### Problem requirements
Please reproduce all the data exactly as written and omit the pictures.

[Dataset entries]
★ ★ ★ ★

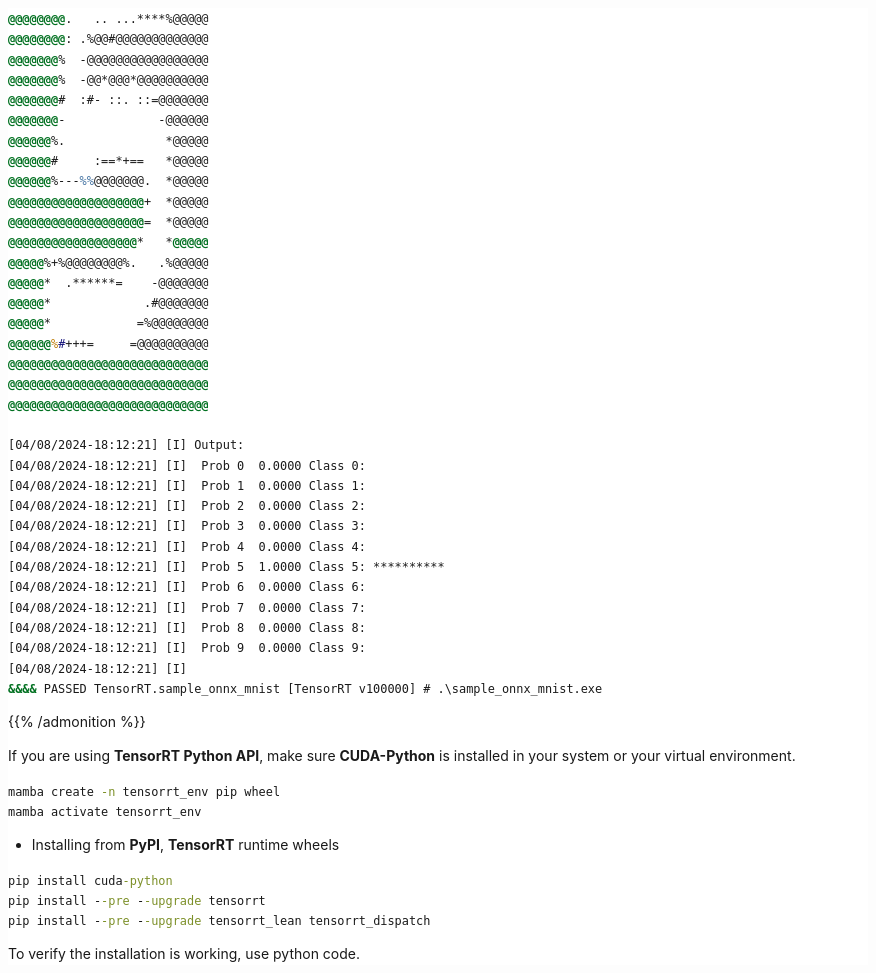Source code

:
 ```cmd
@@@@@@@@.   .. ...****%@@@@@
@@@@@@@@: .%@@#@@@@@@@@@@@@@
@@@@@@@%  -@@@@@@@@@@@@@@@@@
@@@@@@@%  -@@*@@@*@@@@@@@@@@
@@@@@@@#  :#- ::. ::=@@@@@@@
@@@@@@@-             -@@@@@@
@@@@@@%.              *@@@@@
@@@@@@#     :==*+==   *@@@@@
@@@@@@%---%%@@@@@@@.  *@@@@@
@@@@@@@@@@@@@@@@@@@+  *@@@@@
@@@@@@@@@@@@@@@@@@@=  *@@@@@
@@@@@@@@@@@@@@@@@@*   *@@@@@
@@@@@%+%@@@@@@@@%.   .%@@@@@
@@@@@*  .******=    -@@@@@@@
@@@@@*             .#@@@@@@@
@@@@@*            =%@@@@@@@@
@@@@@@%#+++=     =@@@@@@@@@@
@@@@@@@@@@@@@@@@@@@@@@@@@@@@
@@@@@@@@@@@@@@@@@@@@@@@@@@@@
@@@@@@@@@@@@@@@@@@@@@@@@@@@@

[04/08/2024-18:12:21] [I] Output:
[04/08/2024-18:12:21] [I]  Prob 0  0.0000 Class 0:
[04/08/2024-18:12:21] [I]  Prob 1  0.0000 Class 1:
[04/08/2024-18:12:21] [I]  Prob 2  0.0000 Class 2:
[04/08/2024-18:12:21] [I]  Prob 3  0.0000 Class 3:
[04/08/2024-18:12:21] [I]  Prob 4  0.0000 Class 4:
[04/08/2024-18:12:21] [I]  Prob 5  1.0000 Class 5: **********
[04/08/2024-18:12:21] [I]  Prob 6  0.0000 Class 6:
[04/08/2024-18:12:21] [I]  Prob 7  0.0000 Class 7:
[04/08/2024-18:12:21] [I]  Prob 8  0.0000 Class 8:
[04/08/2024-18:12:21] [I]  Prob 9  0.0000 Class 9:
[04/08/2024-18:12:21] [I]
&&&& PASSED TensorRT.sample_onnx_mnist [TensorRT v100000] # .\sample_onnx_mnist.exe
```
{{% /admonition %}}

If you are using **TensorRT Python API**, make sure **CUDA-Python** is installed in your system or your virtual environment.

```cmd {.command}
mamba create -n tensorrt_env pip wheel
mamba activate tensorrt_env
```

* Installing from **PyPI**, **TensorRT** runtime wheels

```cmd {.command}
pip install cuda-python
pip install --pre --upgrade tensorrt
pip install --pre --upgrade tensorrt_lean tensorrt_dispatch
```

To verify the installation is working, use python code.
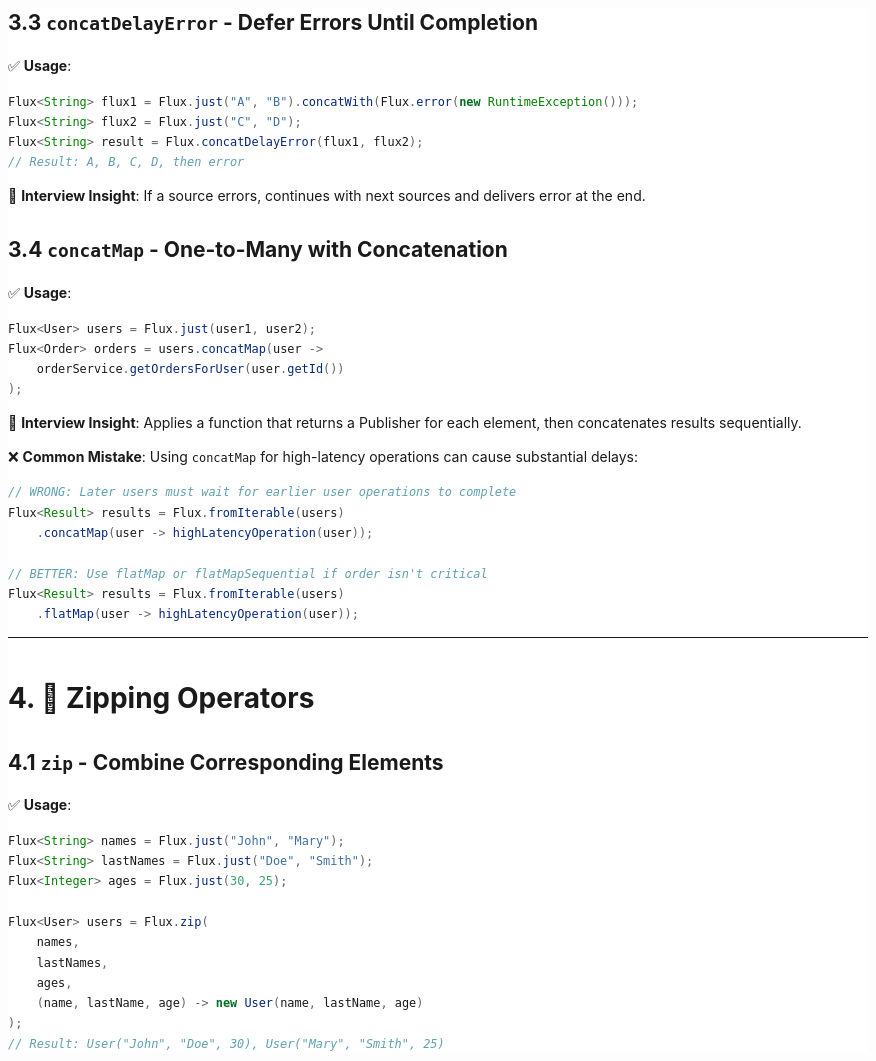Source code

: ## 3.3 `concatDelayError` - Defer Errors Until Completion

✅ **Usage**:
```java
Flux<String> flux1 = Flux.just("A", "B").concatWith(Flux.error(new RuntimeException()));
Flux<String> flux2 = Flux.just("C", "D");
Flux<String> result = Flux.concatDelayError(flux1, flux2);
// Result: A, B, C, D, then error
```

📌 **Interview Insight**: If a source errors, continues with next sources and delivers error at the end.

## 3.4 `concatMap` - One-to-Many with Concatenation

✅ **Usage**:
```java
Flux<User> users = Flux.just(user1, user2);
Flux<Order> orders = users.concatMap(user -> 
    orderService.getOrdersForUser(user.getId())
);
```

📌 **Interview Insight**: Applies a function that returns a Publisher for each element, then concatenates results sequentially.

❌ **Common Mistake**: Using `concatMap` for high-latency operations can cause substantial delays:

```java
// WRONG: Later users must wait for earlier user operations to complete
Flux<Result> results = Flux.fromIterable(users)
    .concatMap(user -> highLatencyOperation(user));

// BETTER: Use flatMap or flatMapSequential if order isn't critical
Flux<Result> results = Flux.fromIterable(users)
    .flatMap(user -> highLatencyOperation(user));
```

---------

# 4. 🔀 Zipping Operators

## 4.1 `zip` - Combine Corresponding Elements

✅ **Usage**:
```java
Flux<String> names = Flux.just("John", "Mary");
Flux<String> lastNames = Flux.just("Doe", "Smith");
Flux<Integer> ages = Flux.just(30, 25);

Flux<User> users = Flux.zip(
    names, 
    lastNames, 
    ages, 
    (name, lastName, age) -> new User(name, lastName, age)
);
// Result: User("John", "Doe", 30), User("Mary", "Smith", 25)
```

★ ★ ★ ★

### Expected answer
Source code

:
 ```cmd
@@@@@@@@.   .. ...****%@@@@@
@@@@@@@@: .%@@#@@@@@@@@@@@@@
@@@@@@@%  -@@@@@@@@@@@@@@@@@
@@@@@@@%  -@@*@@@*@@@@@@@@@@
@@@@@@@#  :#- ::. ::=@@@@@@@
@@@@@@@-             -@@@@@@
@@@@@@%.              *@@@@@
@@@@@@#     :==*+==   *@@@@@
@@@@@@%---%%@@@@@@@.  *@@@@@
@@@@@@@@@@@@@@@@@@@+  *@@@@@
@@@@@@@@@@@@@@@@@@@=  *@@@@@
@@@@@@@@@@@@@@@@@@*   *@@@@@
@@@@@%+%@@@@@@@@%.   .%@@@@@
@@@@@*  .******=    -@@@@@@@
@@@@@*             .#@@@@@@@
@@@@@*            =%@@@@@@@@
@@@@@@%#+++=     =@@@@@@@@@@
@@@@@@@@@@@@@@@@@@@@@@@@@@@@
@@@@@@@@@@@@@@@@@@@@@@@@@@@@
@@@@@@@@@@@@@@@@@@@@@@@@@@@@

[04/08/2024-18:12:21] [I] Output:
[04/08/2024-18:12:21] [I]  Prob 0  0.0000 Class 0:
[04/08/2024-18:12:21] [I]  Prob 1  0.0000 Class 1:
[04/08/2024-18:12:21] [I]  Prob 2  0.0000 Class 2:
[04/08/2024-18:12:21] [I]  Prob 3  0.0000 Class 3:
[04/08/2024-18:12:21] [I]  Prob 4  0.0000 Class 4:
[04/08/2024-18:12:21] [I]  Prob 5  1.0000 Class 5: **********
[04/08/2024-18:12:21] [I]  Prob 6  0.0000 Class 6:
[04/08/2024-18:12:21] [I]  Prob 7  0.0000 Class 7:
[04/08/2024-18:12:21] [I]  Prob 8  0.0000 Class 8:
[04/08/2024-18:12:21] [I]  Prob 9  0.0000 Class 9:
[04/08/2024-18:12:21] [I]
&&&& PASSED TensorRT.sample_onnx_mnist [TensorRT v100000] # .\sample_onnx_mnist.exe
```
{{% /admonition %}}

If you are using **TensorRT Python API**, make sure **CUDA-Python** is installed in your system or your virtual environment.

```cmd {.command}
mamba create -n tensorrt_env pip wheel
mamba activate tensorrt_env
```

* Installing from **PyPI**, **TensorRT** runtime wheels

```cmd {.command}
pip install cuda-python
pip install --pre --upgrade tensorrt
pip install --pre --upgrade tensorrt_lean tensorrt_dispatch
```

To verify the installation is working, use python code.
Source code

: ## 3.3 `concatDelayError` - Defer Errors Until Completion

✅ **Usage**:
```java
Flux<String> flux1 = Flux.just("A", "B").concatWith(Flux.error(new RuntimeException()));
Flux<String> flux2 = Flux.just("C", "D");
Flux<String> result = Flux.concatDelayError(flux1, flux2);
// Result: A, B, C, D, then error
```

📌 **Interview Insight**: If a source errors, continues with next sources and delivers error at the end.

## 3.4 `concatMap` - One-to-Many with Concatenation

✅ **Usage**:
```java
Flux<User> users = Flux.just(user1, user2);
Flux<Order> orders = users.concatMap(user -> 
    orderService.getOrdersForUser(user.getId())
);
```

📌 **Interview Insight**: Applies a function that returns a Publisher for each element, then concatenates results sequentially.

❌ **Common Mistake**: Using `concatMap` for high-latency operations can cause substantial delays:

```java
// WRONG: Later users must wait for earlier user operations to complete
Flux<Result> results = Flux.fromIterable(users)
    .concatMap(user -> highLatencyOperation(user));

// BETTER: Use flatMap or flatMapSequential if order isn't critical
Flux<Result> results = Flux.fromIterable(users)
    .flatMap(user -> highLatencyOperation(user));
```

---------

# 4. 🔀 Zipping Operators

## 4.1 `zip` - Combine Corresponding Elements

✅ **Usage**:
```java
Flux<String> names = Flux.just("John", "Mary");
Flux<String> lastNames = Flux.just("Doe", "Smith");
Flux<Integer> ages = Flux.just(30, 25);

Flux<User> users = Flux.zip(
    names, 
    lastNames, 
    ages, 
    (name, lastName, age) -> new User(name, lastName, age)
);
// Result: User("John", "Doe", 30), User("Mary", "Smith", 25)
```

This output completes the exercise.